• Work order:
Every line of the records below that has the word "pixels" should be copied.
+++ Dataset records +++
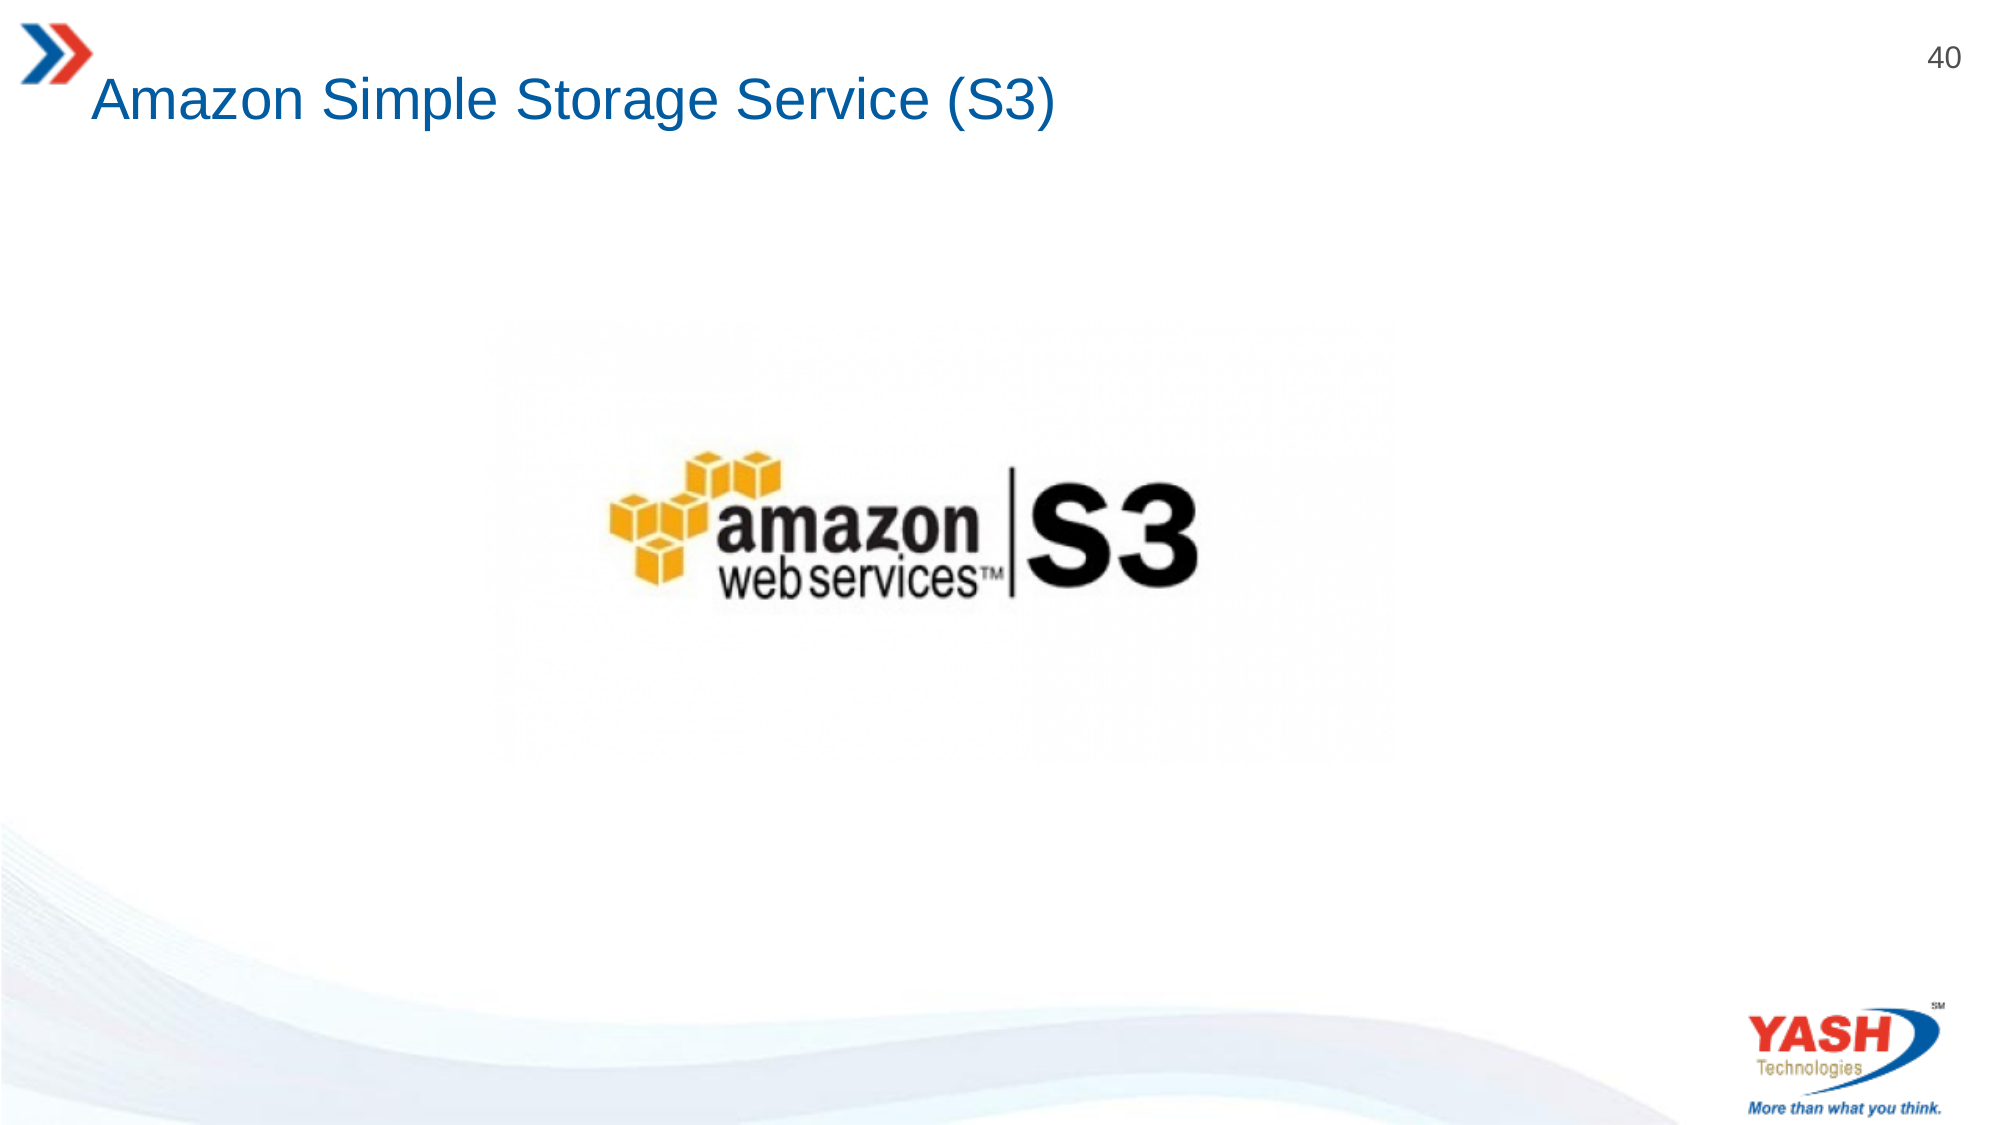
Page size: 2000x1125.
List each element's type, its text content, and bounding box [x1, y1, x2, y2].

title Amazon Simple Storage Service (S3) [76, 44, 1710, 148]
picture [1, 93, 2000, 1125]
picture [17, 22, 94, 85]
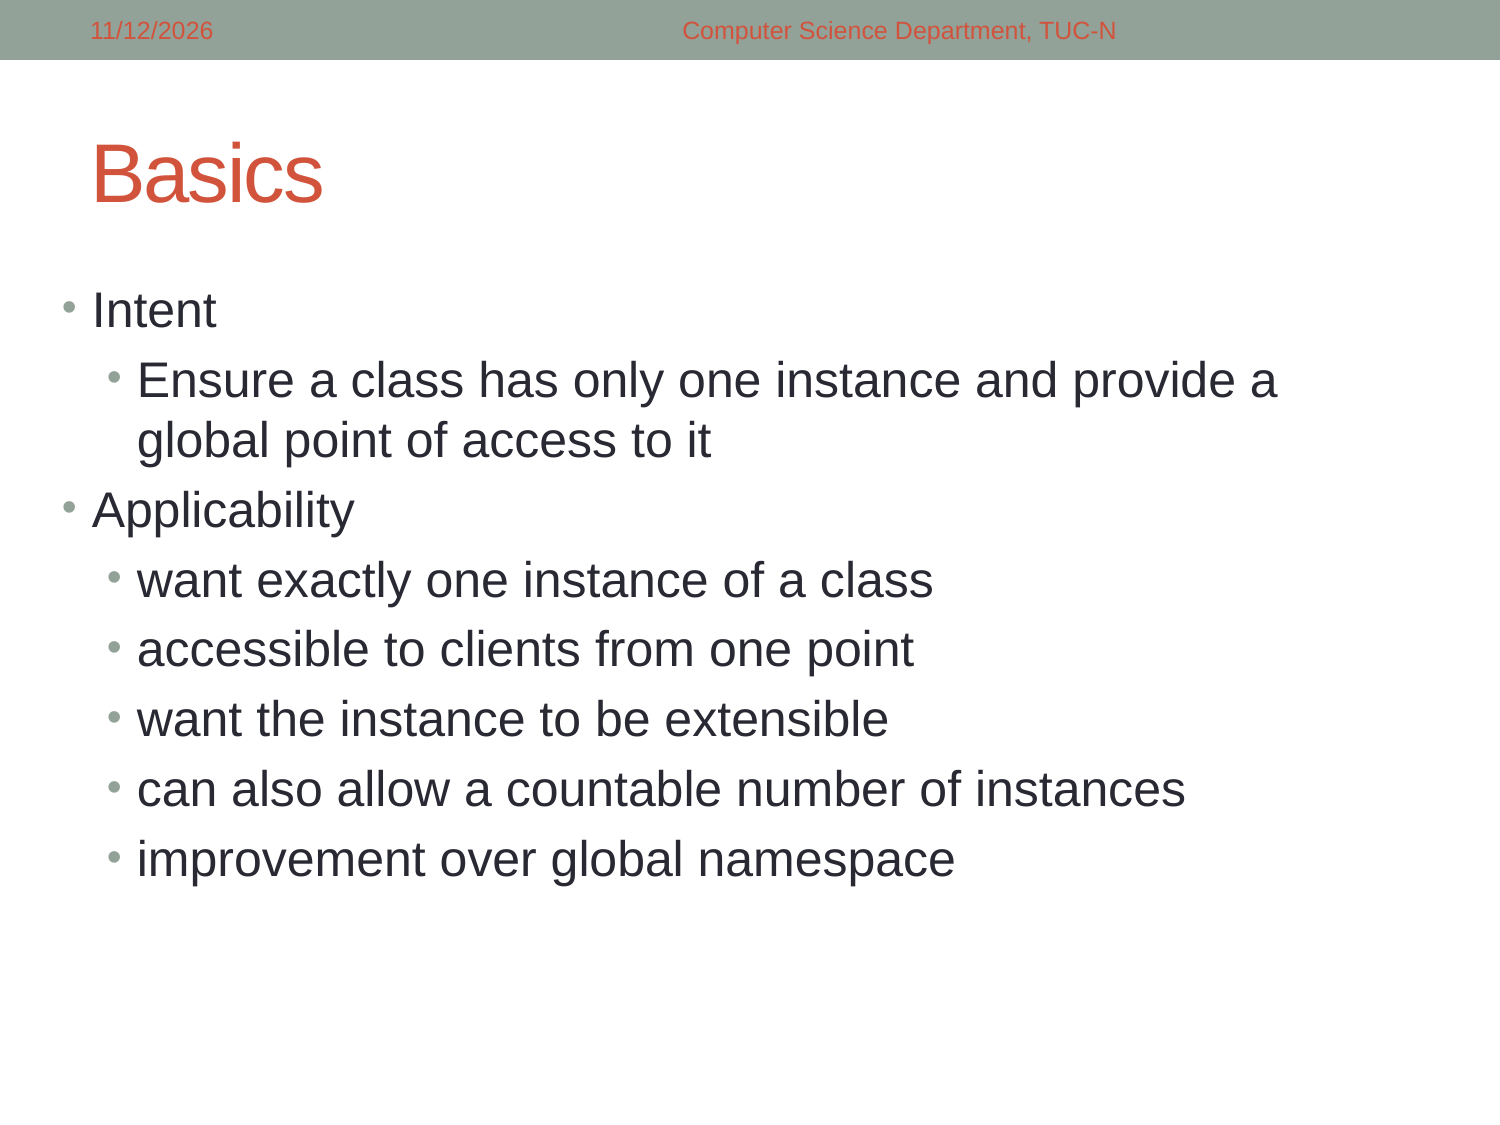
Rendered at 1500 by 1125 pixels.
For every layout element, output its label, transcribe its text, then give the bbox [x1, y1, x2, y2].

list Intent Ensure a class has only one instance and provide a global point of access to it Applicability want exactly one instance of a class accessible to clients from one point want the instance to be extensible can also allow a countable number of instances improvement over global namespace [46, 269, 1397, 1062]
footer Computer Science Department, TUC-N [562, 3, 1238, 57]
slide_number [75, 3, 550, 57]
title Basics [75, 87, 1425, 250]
+++
+++ Dataset records +++
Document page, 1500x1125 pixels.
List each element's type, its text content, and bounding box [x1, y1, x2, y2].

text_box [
+++
• Task response:
Rendered at 1500 by 1125 pixels.
Document page, 1500x1125 pixels.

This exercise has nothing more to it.